Data listing |
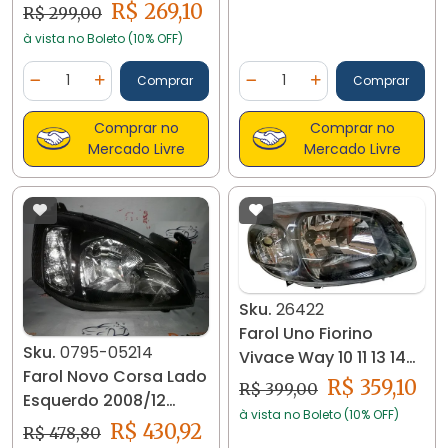
Cromado 26406
R$ 269,10
R$ 299,00
à vista no Boleto (10% OFF)
Quantidade
Quantidade
Comprar
Comprar
Diminuir Quantidade
Adicionar Quantidade
Diminuir Quantidade
Adicionar Quantidad
Comprar no
Comprar no
Mercado Livre
Mercado Livre
Sku.
26422
Farol Uno Fiorino
Sku.
0795-05214
Vivace Way 10 11 13 14
Farol Novo Corsa Lado
Máscara Negra 26422
R$ 359,10
R$ 399,00
Esquerdo 2008/12
à vista no Boleto (10% OFF)
Original 0795
R$ 430,92
R$ 478,80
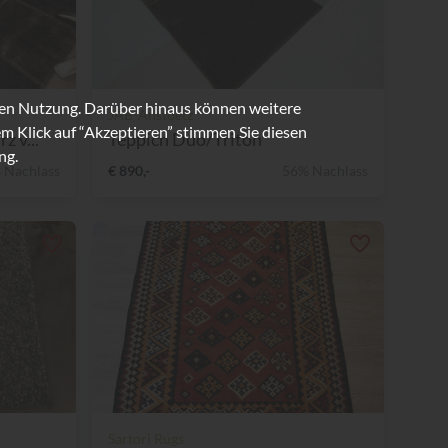
ren Nutzung. Darüber hinaus können weitere
JAB-Anstoetz
m Klick auf “Akzeptieren” stimmen Sie diesen
 v...
Teppich Duo/Triton
ng.
 Nachlass
€ 890,-
56% Nachlass
Sartori Rugs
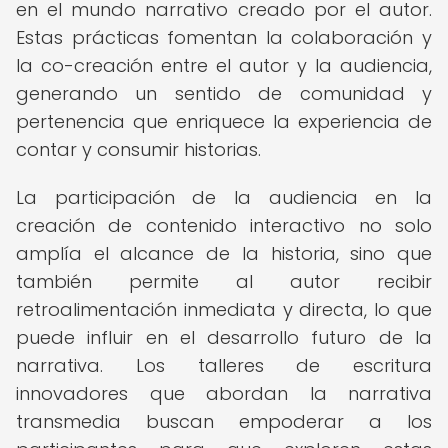
en el mundo narrativo creado por el autor.
Estas prácticas fomentan la colaboración y
la co-creación entre el autor y la audiencia,
generando un sentido de comunidad y
pertenencia que enriquece la experiencia de
contar y consumir historias.
La participación de la audiencia en la
creación de contenido interactivo no solo
amplía el alcance de la historia, sino que
también permite al autor recibir
retroalimentación inmediata y directa, lo que
puede influir en el desarrollo futuro de la
narrativa. Los talleres de escritura
innovadores que abordan la narrativa
transmedia buscan empoderar a los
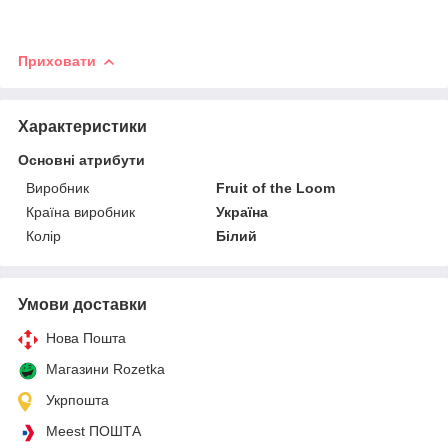
Приховати
Характеристики
Основні атрибути
Виробник
Fruit of the Loom
Країна виробник
Україна
Колір
Білий
Умови доставки
Нова Пошта
Магазини Rozetka
Укрпошта
Meest ПОШТА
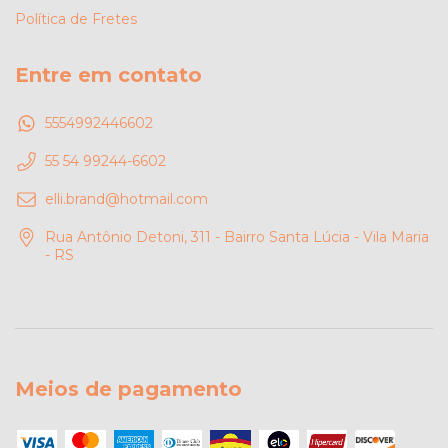
Política de Fretes
Entre em contato
5554992446602
55 54 99244-6602
elli.brand@hotmail.com
Rua Antônio Detoni, 311 - Bairro Santa Lúcia - Vila Maria
- RS
Meios de pagamento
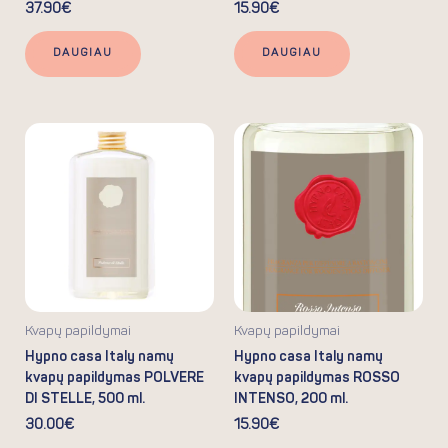
37.90
€
15.90
€
DAUGIAU
DAUGIAU
Kvapų papildymai
Kvapų papildymai
Hypno casa Italy namų
Hypno casa Italy namų
kvapų papildymas POLVERE
kvapų papildymas ROSSO
DI STELLE, 500 ml.
INTENSO, 200 ml.
30.00
€
15.90
€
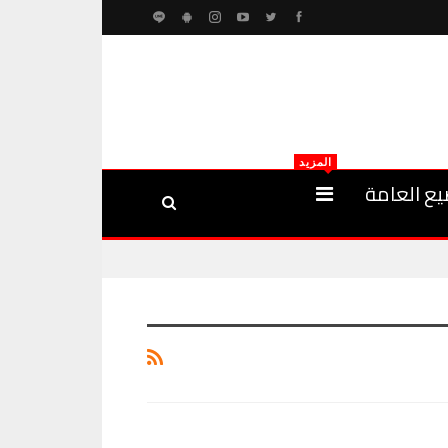
المزيد
يع العامة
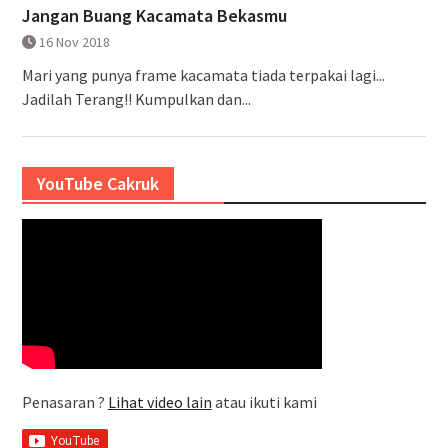
Jangan Buang Kacamata Bekasmu
16 Nov 2018
Mari yang punya frame kacamata tiada terpakai lagi...
Jadilah Terang!! Kumpulkan dan...
YouTube Cakruk
Penasaran ?
Lihat video lain
atau ikuti kami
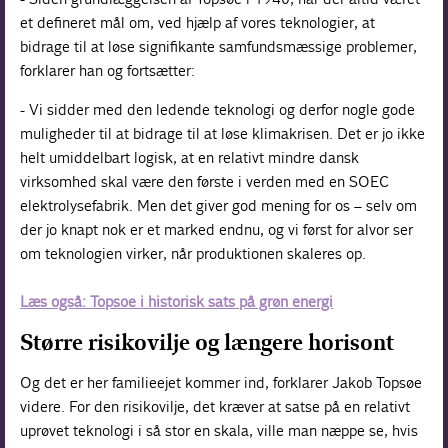
et defineret mål om, ved hjælp af vores teknologier, at
bidrage til at løse signifikante samfundsmæssige problemer,
forklarer han og fortsætter:
- Vi sidder med den ledende teknologi og derfor nogle gode
muligheder til at bidrage til at løse klimakrisen. Det er jo ikke
helt umiddelbart logisk, at en relativt mindre dansk
virksomhed skal være den første i verden med en SOEC
elektrolysefabrik. Men det giver god mening for os – selv om
der jo knapt nok er et marked endnu, og vi først for alvor ser
om teknologien virker, når produktionen skaleres op.
Læs også: Topsoe i historisk sats på grøn energi
Større risikovilje og længere horisont
Og det er her familieejet kommer ind, forklarer Jakob Topsøe
videre. For den risikovilje, det kræver at satse på en relativt
uprøvet teknologi i så stor en skala, ville man næppe se, hvis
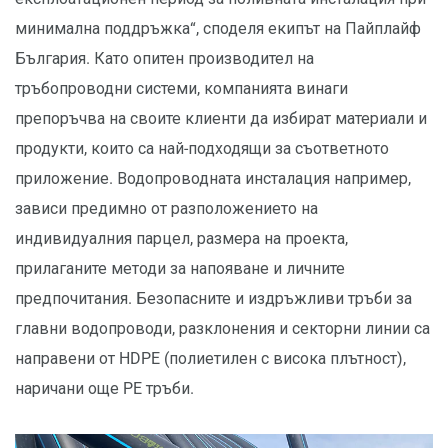
минимална поддръжка“, споделя екипът на Пайплайф
България. Като опитен производител на
тръбопроводни системи, компанията винаги
препоръчва на своите клиенти да избират материали и
продукти, които са най-подходящи за съответното
приложение. Водопроводната инсталация например,
зависи предимно от разположението на
индивидуалния парцел, размера на проекта,
прилаганите методи за напояване и личните
предпочитания. Безопасните и издръжливи тръби за
главни водопроводи, разклонения и секторни линии са
направени от HDPE (полиетилен с висока плътност),
наричани още PE тръби.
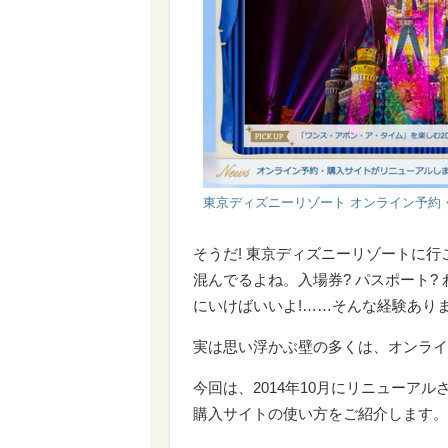
東京ディズニーリゾート オンライン予約
そうだ! 東京ディズニーリゾートに行こ
混んでるよね。入場券? パスポート?
にいけばいいよ!……そんな経験あり
実は思い浮かぶ壁の多くは、オンライ
今回は、2014年10月にリニューア
購入サイトの使い方をご紹介します。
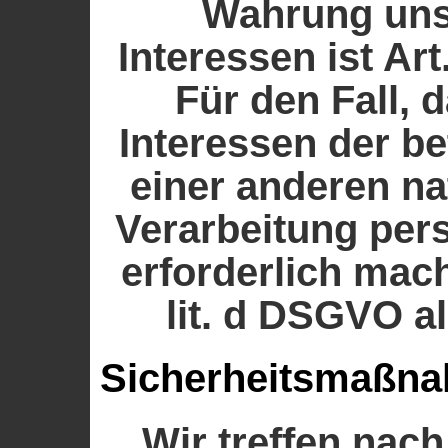
Wahrung uns
Interessen ist Art
Für den Fall, 
Interessen der b
einer anderen na
Verarbeitung pe
erforderlich mach
lit. d DSGVO a
Sicherheitsmaßn
Wir treffen nac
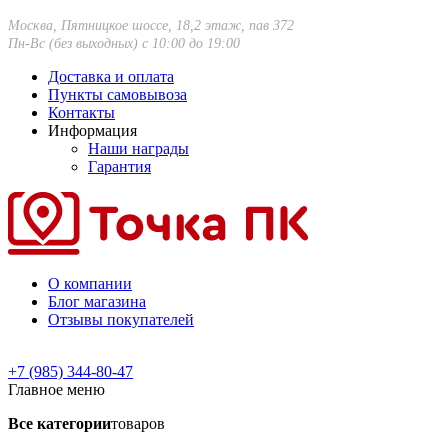
Москва, Пятницкое шоссе, 18,2 этаж, пав 372
Пн-Вс (без выходных) с 10:00 до 19:00
Доставка и оплата
Пункты самовывоза
Контакты
Информация
Наши награды
Гарантия
О компании
Блог магазина
Отзывы покупателей
+7 (985) 344-80-47
Главное меню
Все категории
товаров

Task brief |
Output the whole of the data, unchanged; keep the pictures out.

Answer to this task |
Cromado 26406
R$ 269,10
R$ 299,00
à vista no Boleto (10% OFF)
Quantidade
Quantidade
Comprar
Comprar
Diminuir Quantidade
Adicionar Quantidade
Diminuir Quantidade
Adicionar Quantidad
Comprar no
Comprar no
Mercado Livre
Mercado Livre
Sku.
26422
Farol Uno Fiorino
Sku.
0795-05214
Vivace Way 10 11 13 14
Farol Novo Corsa Lado
Máscara Negra 26422
R$ 359,10
R$ 399,00
Esquerdo 2008/12
à vista no Boleto (10% OFF)
Original 0795
R$ 430,92
R$ 478,80
ren Nutzung. Darüber hinaus können weitere
JAB-Anstoetz
m Klick auf “Akzeptieren” stimmen Sie diesen
 v...
Teppich Duo/Triton
ng.
 Nachlass
€ 890,-
56% Nachlass
Sartori Rugs
en el mundo narrativo creado por el autor.
Estas prácticas fomentan la colaboración y
la co-creación entre el autor y la audiencia,
generando un sentido de comunidad y
pertenencia que enriquece la experiencia de
contar y consumir historias.
La participación de la audiencia en la
creación de contenido interactivo no solo
amplía el alcance de la historia, sino que
también permite al autor recibir
retroalimentación inmediata y directa, lo que
puede influir en el desarrollo futuro de la
narrativa. Los talleres de escritura
innovadores que abordan la narrativa
transmedia buscan empoderar a los
Приховати
Характеристики
Основні атрибути
Виробник
Fruit of the Loom
Країна виробник
Україна
Колір
Білий
Умови доставки
Нова Пошта
Магазини Rozetka
Укрпошта
Meest ПОШТА
Política de Fretes
Entre em contato
5554992446602
55 54 99244-6602
elli.brand@hotmail.com
Rua Antônio Detoni, 311 - Bairro Santa Lúcia - Vila Maria
- RS
Meios de pagamento
37.90
€
15.90
€
DAUGIAU
DAUGIAU
Kvapų papildymai
Kvapų papildymai
Hypno casa Italy namų
Hypno casa Italy namų
kvapų papildymas POLVERE
kvapų papildymas ROSSO
DI STELLE, 500 ml.
INTENSO, 200 ml.
30.00
€
15.90
€
المزيد
يع العامة
Jangan Buang Kacamata Bekasmu
16 Nov 2018
Mari yang punya frame kacamata tiada terpakai lagi...
Jadilah Terang!! Kumpulkan dan...
YouTube Cakruk
Penasaran ?
Lihat video lain
atau ikuti kami
et defineret mål om, ved hjælp af vores teknologier, at
bidrage til at løse signifikante samfundsmæssige problemer,
forklarer han og fortsætter:
- Vi sidder med den ledende teknologi og derfor nogle gode
muligheder til at bidrage til at løse klimakrisen. Det er jo ikke
helt umiddelbart logisk, at en relativt mindre dansk
virksomhed skal være den første i verden med en SOEC
elektrolysefabrik. Men det giver god mening for os – selv om
der jo knapt nok er et marked endnu, og vi først for alvor ser
om teknologien virker, når produktionen skaleres op.
Læs også: Topsoe i historisk sats på grøn energi
Større risikovilje og længere horisont
Og det er her familieejet kommer ind, forklarer Jakob Topsøe
videre. For den risikovilje, det kræver at satse på en relativt
uprøvet teknologi i så stor en skala, ville man næppe se, hvis
минимална поддръжка“, споделя екипът на Пайплайф
България. Като опитен производител на
тръбопроводни системи, компанията винаги
препоръчва на своите клиенти да избират материали и
продукти, които са най-подходящи за съответното
приложение. Водопроводната инсталация например,
зависи предимно от разположението на
индивидуалния парцел, размера на проекта,
прилаганите методи за напояване и личните
предпочитания. Безопасните и издръжливи тръби за
главни водопроводи, разклонения и секторни линии са
направени от HDPE (полиетилен с висока плътност),
наричани още PE тръби.
東京ディズニーリゾート オンライン予約
そうだ! 東京ディズニーリゾートに行こ
混んでるよね。入場券? パスポート?
にいけばいいよ!……そんな経験あり
実は思い浮かぶ壁の多くは、オンライ
今回は、2014年10月にリニューア
購入サイトの使い方をご紹介します。
Wahrung uns
Interessen ist Art
Für den Fall, 
Interessen der b
einer anderen na
Verarbeitung pe
erforderlich mach
lit. d DSGVO a
Sicherheitsmaßn
Wir treffen nac
Москва, Пятницкое шоссе, 18,2 этаж, пав 372
Пн-Вс (без выходных) с 10:00 до 19:00
Доставка и оплата
Пункты самовывоза
Контакты
Информация
Наши награды
Гарантия
О компании
Блог магазина
Отзывы покупателей
+7 (985) 344-80-47
Главное меню
Все категории
товаров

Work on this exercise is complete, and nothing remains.